(INFORMATION GIVEN)
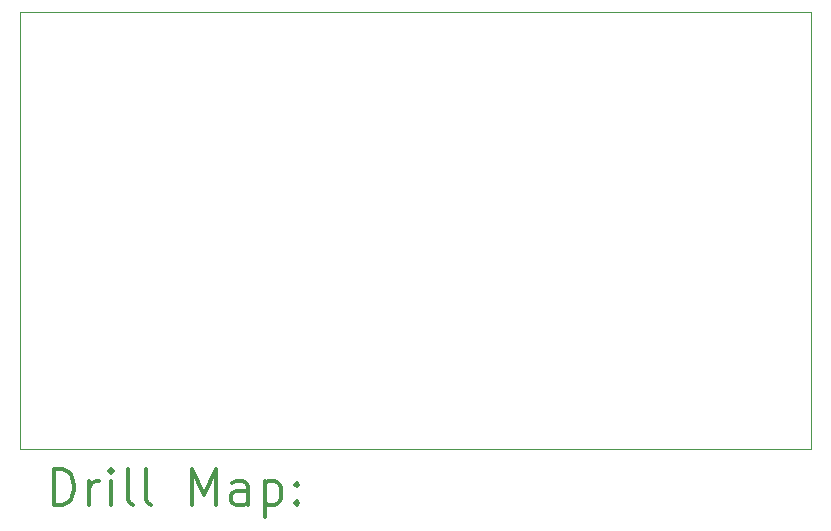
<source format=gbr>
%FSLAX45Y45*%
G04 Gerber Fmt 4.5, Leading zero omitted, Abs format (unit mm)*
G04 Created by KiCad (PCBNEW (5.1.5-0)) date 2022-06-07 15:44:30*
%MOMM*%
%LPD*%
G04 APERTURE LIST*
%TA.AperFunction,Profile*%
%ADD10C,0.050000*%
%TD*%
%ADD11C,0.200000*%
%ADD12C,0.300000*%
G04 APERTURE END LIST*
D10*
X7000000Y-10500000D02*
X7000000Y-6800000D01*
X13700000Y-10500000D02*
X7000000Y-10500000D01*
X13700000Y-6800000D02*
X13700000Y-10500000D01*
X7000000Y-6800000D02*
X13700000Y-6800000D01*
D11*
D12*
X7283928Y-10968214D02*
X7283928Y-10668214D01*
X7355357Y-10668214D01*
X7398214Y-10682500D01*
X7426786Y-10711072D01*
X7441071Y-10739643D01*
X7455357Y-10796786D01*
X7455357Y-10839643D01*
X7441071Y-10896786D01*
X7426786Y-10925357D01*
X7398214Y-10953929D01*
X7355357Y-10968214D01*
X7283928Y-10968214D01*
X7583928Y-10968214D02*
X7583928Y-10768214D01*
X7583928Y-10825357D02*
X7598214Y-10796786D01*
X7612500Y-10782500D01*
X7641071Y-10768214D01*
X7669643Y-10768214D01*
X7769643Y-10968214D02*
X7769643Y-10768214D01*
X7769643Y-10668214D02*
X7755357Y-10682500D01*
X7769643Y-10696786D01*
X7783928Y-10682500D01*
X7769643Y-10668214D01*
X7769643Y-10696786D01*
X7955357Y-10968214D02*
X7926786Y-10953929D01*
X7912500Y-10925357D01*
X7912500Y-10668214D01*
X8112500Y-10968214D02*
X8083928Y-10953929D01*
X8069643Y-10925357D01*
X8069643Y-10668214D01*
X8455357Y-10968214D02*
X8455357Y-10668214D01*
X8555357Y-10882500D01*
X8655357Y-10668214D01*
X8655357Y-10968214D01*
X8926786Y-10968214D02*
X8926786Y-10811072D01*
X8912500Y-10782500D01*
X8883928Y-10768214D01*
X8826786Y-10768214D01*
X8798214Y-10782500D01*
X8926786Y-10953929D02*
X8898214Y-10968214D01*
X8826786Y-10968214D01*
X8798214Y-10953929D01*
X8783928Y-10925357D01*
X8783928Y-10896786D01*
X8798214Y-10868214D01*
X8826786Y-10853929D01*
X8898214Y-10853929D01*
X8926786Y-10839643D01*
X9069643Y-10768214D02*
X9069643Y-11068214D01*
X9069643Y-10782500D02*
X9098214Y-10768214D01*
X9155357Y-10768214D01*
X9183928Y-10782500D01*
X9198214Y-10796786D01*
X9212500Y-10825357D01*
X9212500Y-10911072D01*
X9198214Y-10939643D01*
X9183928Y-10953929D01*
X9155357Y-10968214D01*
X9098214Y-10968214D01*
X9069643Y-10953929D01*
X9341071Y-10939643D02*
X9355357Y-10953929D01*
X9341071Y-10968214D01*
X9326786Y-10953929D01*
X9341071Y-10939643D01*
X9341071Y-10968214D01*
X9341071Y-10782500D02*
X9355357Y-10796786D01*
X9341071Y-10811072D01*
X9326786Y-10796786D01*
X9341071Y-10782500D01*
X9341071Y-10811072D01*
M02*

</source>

---

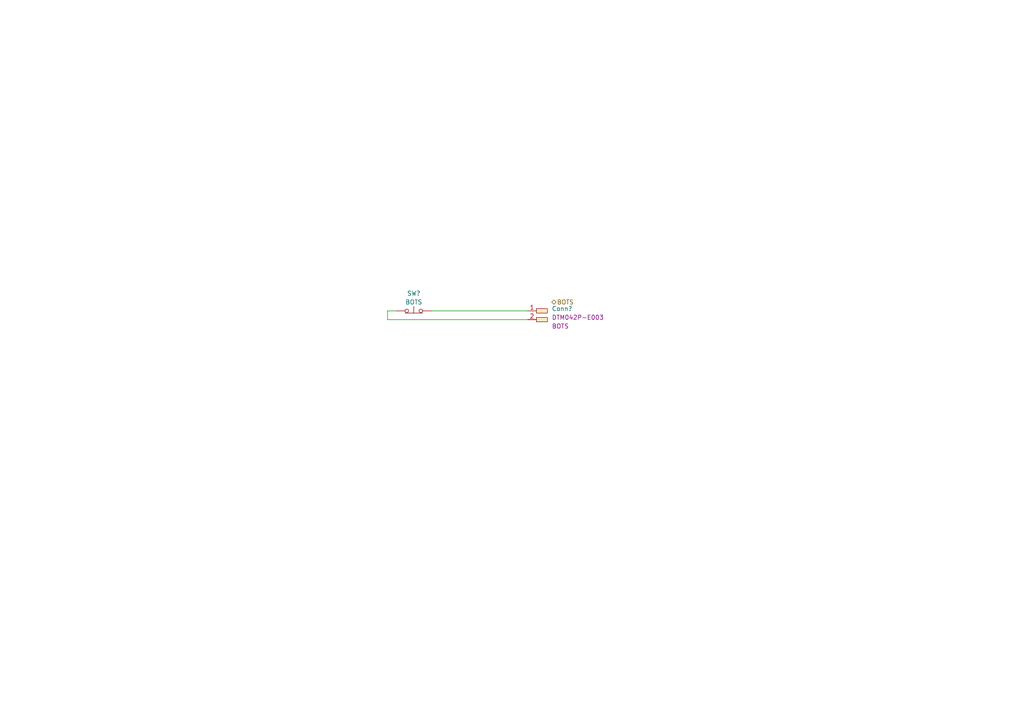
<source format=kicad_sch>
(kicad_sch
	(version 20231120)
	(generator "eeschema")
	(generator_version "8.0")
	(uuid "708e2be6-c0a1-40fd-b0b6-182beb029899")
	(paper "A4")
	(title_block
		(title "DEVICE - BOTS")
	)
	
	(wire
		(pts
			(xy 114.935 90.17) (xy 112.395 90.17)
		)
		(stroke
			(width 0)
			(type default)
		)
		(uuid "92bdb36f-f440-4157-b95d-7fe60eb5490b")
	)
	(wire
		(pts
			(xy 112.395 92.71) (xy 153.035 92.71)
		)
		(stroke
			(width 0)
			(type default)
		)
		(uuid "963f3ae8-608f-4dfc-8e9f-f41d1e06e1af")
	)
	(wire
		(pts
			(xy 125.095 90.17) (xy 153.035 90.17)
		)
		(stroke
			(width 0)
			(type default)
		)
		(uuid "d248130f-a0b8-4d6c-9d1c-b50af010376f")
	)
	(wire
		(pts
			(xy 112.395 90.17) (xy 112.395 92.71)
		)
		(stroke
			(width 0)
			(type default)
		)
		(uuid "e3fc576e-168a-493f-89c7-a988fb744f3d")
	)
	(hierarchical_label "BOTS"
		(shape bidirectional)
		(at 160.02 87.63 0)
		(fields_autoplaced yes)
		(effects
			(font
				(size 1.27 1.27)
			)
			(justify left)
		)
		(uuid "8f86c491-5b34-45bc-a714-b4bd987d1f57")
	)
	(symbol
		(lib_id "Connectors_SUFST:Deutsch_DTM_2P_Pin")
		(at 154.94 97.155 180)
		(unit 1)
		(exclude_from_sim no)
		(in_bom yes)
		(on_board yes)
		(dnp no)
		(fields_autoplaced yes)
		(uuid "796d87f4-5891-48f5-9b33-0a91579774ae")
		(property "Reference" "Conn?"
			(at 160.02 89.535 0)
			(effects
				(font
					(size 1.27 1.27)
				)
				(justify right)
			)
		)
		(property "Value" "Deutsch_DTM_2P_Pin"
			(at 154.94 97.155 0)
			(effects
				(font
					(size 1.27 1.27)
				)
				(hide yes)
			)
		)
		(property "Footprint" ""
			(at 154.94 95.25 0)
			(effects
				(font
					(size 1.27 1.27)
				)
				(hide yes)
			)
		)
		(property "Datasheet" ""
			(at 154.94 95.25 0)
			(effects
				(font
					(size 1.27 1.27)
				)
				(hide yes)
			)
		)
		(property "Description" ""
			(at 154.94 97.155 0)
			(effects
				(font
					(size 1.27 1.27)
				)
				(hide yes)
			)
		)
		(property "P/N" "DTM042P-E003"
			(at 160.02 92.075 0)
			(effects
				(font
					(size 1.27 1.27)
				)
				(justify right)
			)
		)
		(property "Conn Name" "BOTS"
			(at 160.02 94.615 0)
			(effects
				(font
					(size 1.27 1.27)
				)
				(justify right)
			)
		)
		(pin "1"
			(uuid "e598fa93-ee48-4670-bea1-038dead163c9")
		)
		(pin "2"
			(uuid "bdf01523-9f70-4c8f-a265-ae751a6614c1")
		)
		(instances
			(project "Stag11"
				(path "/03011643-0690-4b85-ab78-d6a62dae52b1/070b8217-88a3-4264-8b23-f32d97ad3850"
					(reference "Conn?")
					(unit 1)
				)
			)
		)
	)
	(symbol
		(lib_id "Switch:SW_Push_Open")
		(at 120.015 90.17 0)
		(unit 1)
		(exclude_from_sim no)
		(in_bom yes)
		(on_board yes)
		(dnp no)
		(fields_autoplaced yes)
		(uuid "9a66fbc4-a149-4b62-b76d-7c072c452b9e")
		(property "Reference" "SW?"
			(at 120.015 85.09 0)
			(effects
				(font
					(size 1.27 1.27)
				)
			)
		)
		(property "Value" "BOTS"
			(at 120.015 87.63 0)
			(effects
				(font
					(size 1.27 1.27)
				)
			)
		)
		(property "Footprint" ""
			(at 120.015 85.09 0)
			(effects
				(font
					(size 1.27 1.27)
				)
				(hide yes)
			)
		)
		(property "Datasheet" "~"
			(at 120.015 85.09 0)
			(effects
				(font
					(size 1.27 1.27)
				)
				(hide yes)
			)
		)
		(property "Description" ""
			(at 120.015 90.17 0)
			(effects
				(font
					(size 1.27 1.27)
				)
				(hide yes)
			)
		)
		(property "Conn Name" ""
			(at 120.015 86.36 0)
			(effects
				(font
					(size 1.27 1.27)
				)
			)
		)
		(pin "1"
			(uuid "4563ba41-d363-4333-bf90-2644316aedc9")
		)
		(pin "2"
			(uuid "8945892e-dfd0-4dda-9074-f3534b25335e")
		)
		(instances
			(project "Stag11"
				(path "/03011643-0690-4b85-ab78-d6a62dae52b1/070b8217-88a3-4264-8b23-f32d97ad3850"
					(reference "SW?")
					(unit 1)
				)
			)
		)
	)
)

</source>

(ASSIGNMENT) What is the number of lines in the listing that contain the word "BOTS"? Give that number and nothing else.

(OUTPUT FOR THIS TASK) 4